Star banker Todd Edgar and his team of nearly a dozen fellow commodities traders are to leave Barclays as part of a stream of cuts designed to shed overheads and put the UK bank on target to hit profit targets.
Mr Edgar – previously one of JPMorgan’s top proprietary traders – stoked the political storm over bankers’ pay in 2009 when it emerged that he and four members of his proprietary trading team had been poached by Barclays Capitalon a two-year deal worth as much as 30 million pounds.
He and his colleagues now plan to set up a hedge fund by the end of the year.
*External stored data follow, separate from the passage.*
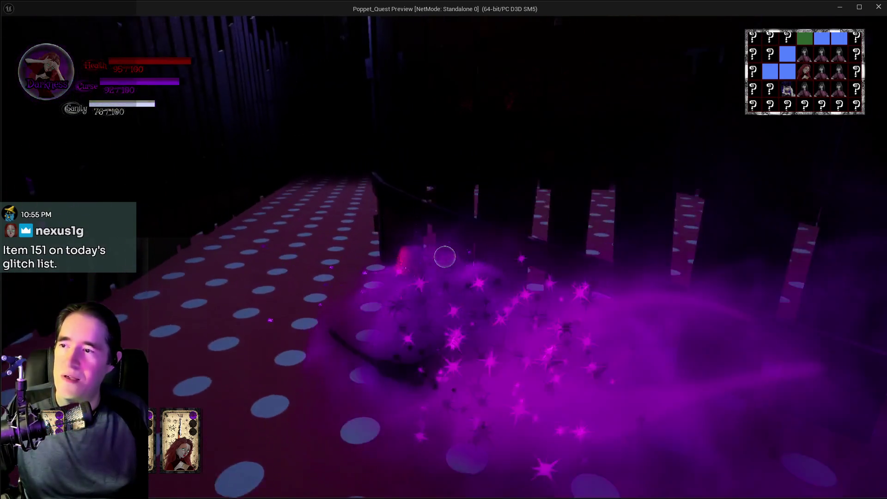
key("w")
key("w")
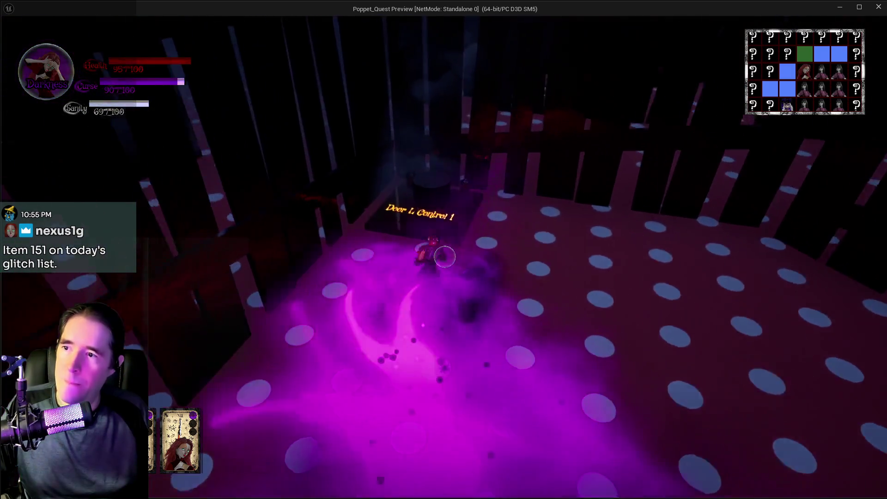
key("w")
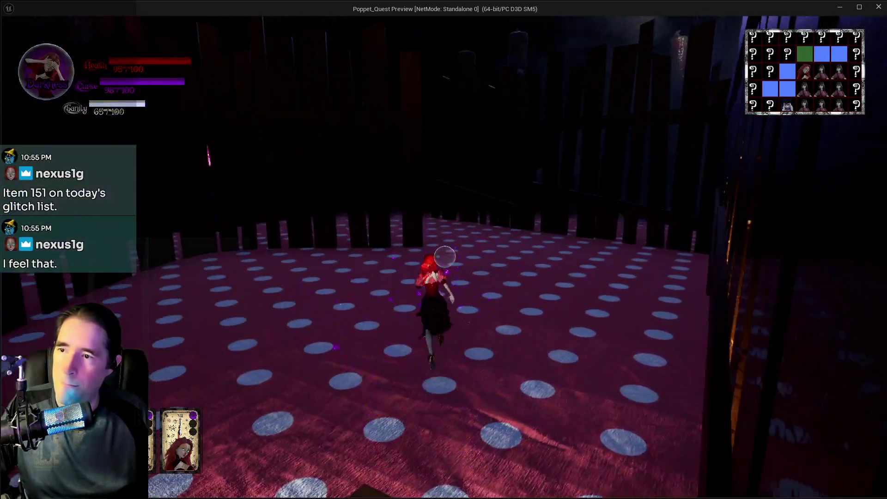
- Switch back to Light form and collect Crystal Ball 9 from the pedestal
key("q")
key("q")
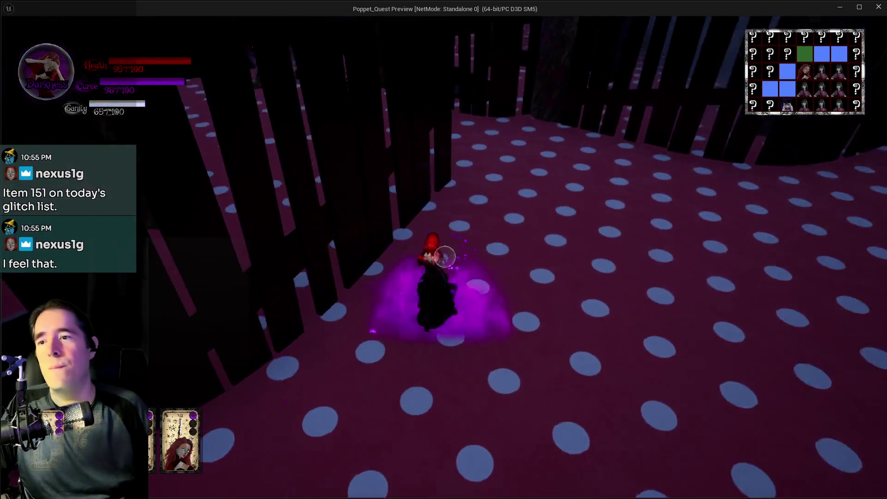
left_click(444, 257)
key("w")
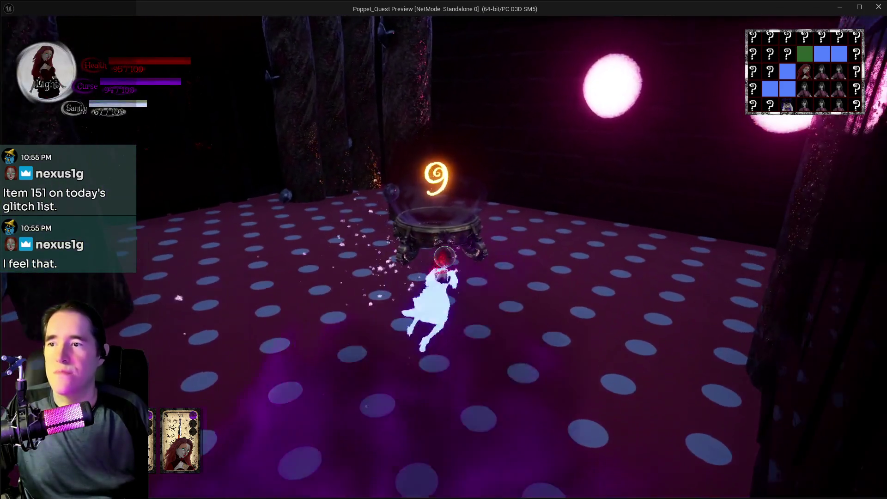
key("w")
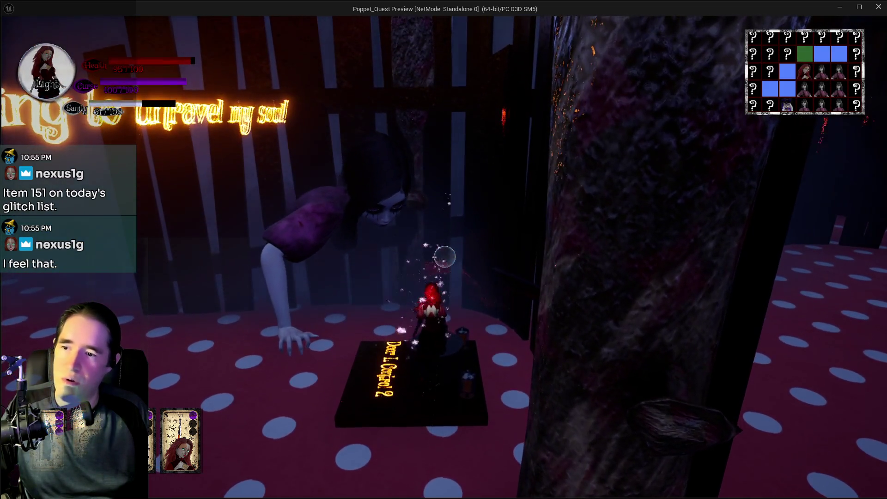
- Run past the trunk, among the dark pillars and through the glowing doorway into the safe-zone cage
key("w")
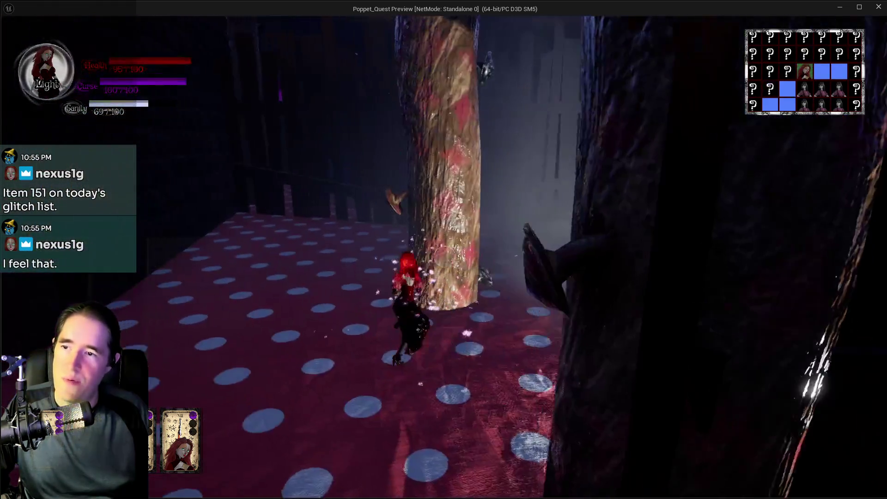
key("w")
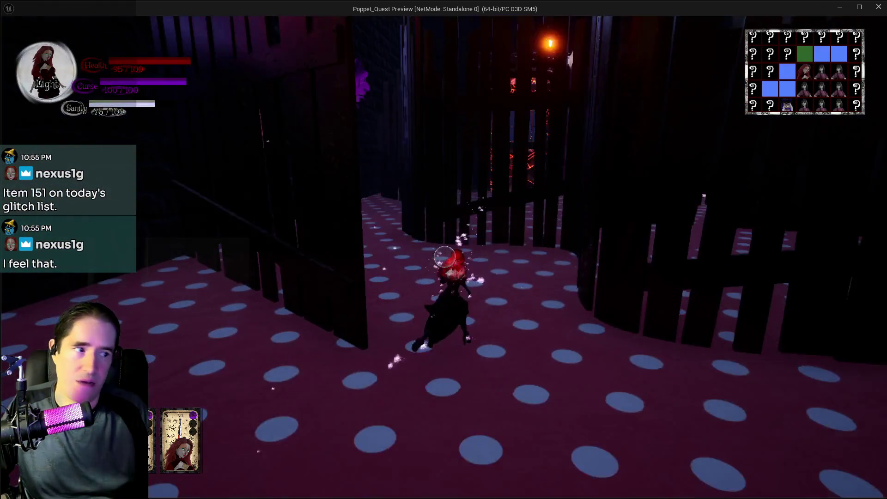
key("w")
People close to the situation said it had become untenable for BarCap to employ prop traders in the light of US Dodd-Frank leglislation barring banks from trading on their own account.
Bob Diamond, Barclays chief executive and the man who previously built BarCap from an also-ran investment bank into a top global institution, has spent this year trimming his ambitions as he strives to nearly double the bank’s return on equity to 13 percent by 2013.
Last month, he announced Barclays was shedding 3,000 jobs across the group, with close to half the cuts in the investment bank – or about 5 percent of BarCap’s 24,000 workforce.
About 1,400 of the jobs were eliminated in the first half of the year, Mr Diamond said. But the bank is set to begin this week on the second phase of the cuts, with redundancy announcements expected in the US and the consultation process for job losses kicking off in the UK as well.
The 2009 hiring of Mr Edgar triggered an unusual semi-public spat between Barclays and JPMorgan, with the US group complaining to the UK’s Financial Services Authority about the terms of the pay deal.
JPMorgan contacted the FSA over concerns that the package was excessively risky and would distort the market for City bankers, according to people familiar with the negotiations.
The deal was worth up to £30 million in cash and shares, incorporating a “good leaver” clause that allowed Mr Edgar and his team to leave BarCap with all their deferred compensation after two years. That period expires this month.
BarCap’s job cuts come amid a clutch of similar announcements by other banks – particularly in Europe – as institutions adjust to a weaker-than-expected economic outlook in the euro zone and the US, as well as the cost challenges of tougher regulatory capital rules. In the past month alone, eight banks – six of them European – have announced 60,000 job cuts.
Both BarCap and Mr Edgar declined to comment.